Son tres los bares que se reparten a lo largo de los 100 metros del Pasaje Rosas y muchos los parroquianos que incluso a esta hora acusan el daño severo de una noche agitada. Lo de "bares", es un término generoso, porque estos pequeños locales, regentados por hijos de los antiguos dueños, son más bien pequeños sucuchos con mesas repartidas en medio de la oscuridad, donde los clientes degustan entusiastas las convenientes promociones de 400 pesos por el vaso de chicha y 1.600 pesos por el jarrón de pipeño. No hay tele empotrada, ni meseros en busca de propina, ni "algo para echarle al buche" en menús que nunca existieron. Sólo chicha para la venta directa al consumidor.

El "abogado", un tipo reacio a las cámaras y al cuestionario impertinente de los que no son de acá, es uno de los parroquianos ilustres. Un hombre canoso, de unos 50 y tantos años, y que carga con el clásico mito infraurbano del que dejó una vida llena de comodidades para dormir en la calle. Este es el típico hombre que "habla bien" y cuya ensombrecida solemnidad actual sugiere que vio tiempos mejores. "Me enamoré de La Vega", masculla, algo contrariado y con una fenomenal caña, mientras enfila zigzagueante rumbo al mercado por un jugo natural de 800 pesos para "baldear la cubierta". Es decir, despejar el estómago para otra maratón de "meta y ponga". Como él hay varios más: el "guata de playa" y, sobre todo, los cargadores de La Vega que llenan los boliches desde las 4 de la mañana hasta las 6 de la tarde, que es el inusual horario dispuesto para la clientela.

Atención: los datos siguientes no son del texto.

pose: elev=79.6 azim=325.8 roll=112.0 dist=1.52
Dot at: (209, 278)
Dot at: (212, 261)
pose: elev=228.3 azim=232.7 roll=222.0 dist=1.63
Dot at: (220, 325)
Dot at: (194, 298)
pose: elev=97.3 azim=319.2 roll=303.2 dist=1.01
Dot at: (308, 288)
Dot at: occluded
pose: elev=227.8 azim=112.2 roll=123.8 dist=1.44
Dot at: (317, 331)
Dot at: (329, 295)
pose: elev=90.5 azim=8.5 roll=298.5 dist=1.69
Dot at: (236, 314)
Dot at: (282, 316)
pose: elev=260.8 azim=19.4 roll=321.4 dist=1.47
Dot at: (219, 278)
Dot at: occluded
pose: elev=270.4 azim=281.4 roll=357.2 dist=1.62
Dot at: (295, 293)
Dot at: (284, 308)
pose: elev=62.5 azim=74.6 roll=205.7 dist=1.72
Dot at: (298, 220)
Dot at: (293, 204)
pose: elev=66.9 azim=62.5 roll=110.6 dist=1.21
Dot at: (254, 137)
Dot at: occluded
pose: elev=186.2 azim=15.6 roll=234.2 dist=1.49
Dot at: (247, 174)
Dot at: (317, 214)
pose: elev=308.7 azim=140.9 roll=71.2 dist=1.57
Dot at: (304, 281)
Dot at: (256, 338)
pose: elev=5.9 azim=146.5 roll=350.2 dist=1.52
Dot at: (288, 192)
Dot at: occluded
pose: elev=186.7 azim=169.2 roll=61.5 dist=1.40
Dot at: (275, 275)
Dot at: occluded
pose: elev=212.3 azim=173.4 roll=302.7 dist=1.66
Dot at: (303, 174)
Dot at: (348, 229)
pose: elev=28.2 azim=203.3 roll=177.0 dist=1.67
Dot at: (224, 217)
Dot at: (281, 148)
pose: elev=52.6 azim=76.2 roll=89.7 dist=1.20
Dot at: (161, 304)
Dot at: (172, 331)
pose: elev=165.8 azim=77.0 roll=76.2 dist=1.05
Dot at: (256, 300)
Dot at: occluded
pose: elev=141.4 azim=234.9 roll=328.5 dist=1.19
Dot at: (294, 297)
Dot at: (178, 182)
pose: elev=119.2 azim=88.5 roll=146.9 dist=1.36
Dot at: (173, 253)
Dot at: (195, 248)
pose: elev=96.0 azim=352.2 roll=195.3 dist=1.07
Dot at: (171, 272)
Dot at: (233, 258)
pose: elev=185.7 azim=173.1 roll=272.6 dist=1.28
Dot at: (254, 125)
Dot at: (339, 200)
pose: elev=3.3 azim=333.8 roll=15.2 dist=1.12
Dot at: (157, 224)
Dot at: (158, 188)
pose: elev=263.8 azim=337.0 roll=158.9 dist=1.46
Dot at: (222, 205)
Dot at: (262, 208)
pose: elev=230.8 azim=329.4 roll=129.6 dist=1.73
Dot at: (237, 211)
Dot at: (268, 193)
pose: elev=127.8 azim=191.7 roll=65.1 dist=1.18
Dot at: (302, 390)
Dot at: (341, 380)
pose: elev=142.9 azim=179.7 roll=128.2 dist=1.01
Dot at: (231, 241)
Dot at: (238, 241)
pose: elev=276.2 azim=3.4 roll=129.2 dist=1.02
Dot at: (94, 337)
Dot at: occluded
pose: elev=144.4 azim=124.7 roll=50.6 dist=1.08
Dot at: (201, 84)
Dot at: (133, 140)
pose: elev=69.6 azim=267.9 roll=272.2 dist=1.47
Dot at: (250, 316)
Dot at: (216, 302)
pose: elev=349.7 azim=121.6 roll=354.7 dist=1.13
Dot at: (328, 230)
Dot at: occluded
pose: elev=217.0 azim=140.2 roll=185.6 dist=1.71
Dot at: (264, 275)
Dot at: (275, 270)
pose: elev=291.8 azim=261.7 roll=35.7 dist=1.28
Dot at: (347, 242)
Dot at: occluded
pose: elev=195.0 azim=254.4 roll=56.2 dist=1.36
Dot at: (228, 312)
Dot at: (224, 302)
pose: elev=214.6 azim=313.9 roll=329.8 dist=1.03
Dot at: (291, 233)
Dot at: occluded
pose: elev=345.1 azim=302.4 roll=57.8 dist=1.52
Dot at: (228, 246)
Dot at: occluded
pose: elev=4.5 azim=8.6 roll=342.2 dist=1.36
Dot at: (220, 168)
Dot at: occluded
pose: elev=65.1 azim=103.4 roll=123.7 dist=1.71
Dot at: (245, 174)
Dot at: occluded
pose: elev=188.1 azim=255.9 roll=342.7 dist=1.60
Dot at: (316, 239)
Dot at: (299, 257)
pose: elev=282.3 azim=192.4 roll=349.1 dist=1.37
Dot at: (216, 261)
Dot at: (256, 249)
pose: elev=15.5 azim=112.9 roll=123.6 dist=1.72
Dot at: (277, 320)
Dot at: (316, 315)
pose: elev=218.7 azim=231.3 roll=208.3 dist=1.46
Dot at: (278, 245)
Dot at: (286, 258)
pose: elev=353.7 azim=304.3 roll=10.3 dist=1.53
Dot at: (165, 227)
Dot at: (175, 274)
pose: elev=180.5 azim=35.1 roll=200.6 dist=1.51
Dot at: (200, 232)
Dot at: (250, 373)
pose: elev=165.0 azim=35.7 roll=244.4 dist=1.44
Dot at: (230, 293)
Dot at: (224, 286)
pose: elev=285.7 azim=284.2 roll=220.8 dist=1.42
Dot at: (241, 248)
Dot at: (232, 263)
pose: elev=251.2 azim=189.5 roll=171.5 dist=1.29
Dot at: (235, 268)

Juan "sin apellido", como pide que se le mencione, es el dueño del bar emplazado a la altura del número 11 del Pasaje Rosas. Hace 20 años heredó el boliche de su padre, y se puede decir que, desde esos días hasta ahora, lo ha visto todo. "Una de las historias que me quedó grabada fue la de un chef peruano, un cabro llamado Antonio, que se vino de Lima como ayudante de cocina y que llegó a tener su propio restaurante en Providencia. Pero le empezó a ir mal y cayó en el trago. Lo perdió todo y terminó aquí, curadito y solo. Me contaba que le escribía a sus familiares en Perú y les mentía. Les decía que el restorán iba bien, pero lo hacía porque le daba vergüenza. Un día dejó de venir y nunca más supe de él".

Marjorie es la mujer de Juan, lo acompaña desde hace cuatro años en la administración del local y también sabe de esas historias de derrotas frente al vaso. Como la de ese "profesor de la Chile, que hablaba cinco idiomas, y que cayó en el trago después de que pilló a su mujer con otro". Se acuerda de que un hijo de él lo venía a esperar para llevárselo a la casa, pero el "profe" volvía y volvía. Cada vez peor, hasta que un mal día no regresó. "Se debe haber muerto de curadito", comenta Marjorie, compasiva, pero serena. Con ese tono que tienen los que ya han visto demasiado.

Adolfo Norambuena también ha sido testigo de muchos de estos esos cuentos, pero siempre desde la vereda de enfrente. "Esto ya no es lo que era", dice el hombre dueño de una tostaduría en el local 14 y que desde hace 40 años vende maní, pasas y frutos secos al por mayor. En la puerta de su local, y bajo el inclemente "caregallo" de noviembre, duermen la mona tres habitués del pasaje, que ya hace rato se rindieron sin chistar a las dulces bondades del licor ofertado en la cuadra. "Antes, esto era un centro del comercio, venía gente de distintas partes a comprar mercaderías. Era una época buena, a pesar de que siempre ha habido patos malos. Pero desde hace unos seis años a la fecha la cosa empezó a cambiar para mal".

La Vega Central fue fundada en 1895 y muchas de las casas de este pasaje, como la de Juan "sin apellido", datan de 1924. La llegada de los grandes centros comerciales y el objetivo crecimiento de la ciudad dejaron a estos barrios abandonados a su propia suerte. Y la que mejor paga por estos días es la de la pasta base. "Nosotros les decimos los 'italianos', porque vienen acá a buscar pasta", explica Don Mariano, un hombre de muletas nacido en Argentina, pero que desde hace 50 años vende cajones de fruta en la salida del Pasaje Rosas hacia la Avenida La Paz. "(El pasaje) siempre fue bravo, pero ahora está peligroso. Mucha gente se ha ido, porque no aguanta más, pero aveces pasa que vienen de afuera y te das cuenta de lo histórico que es".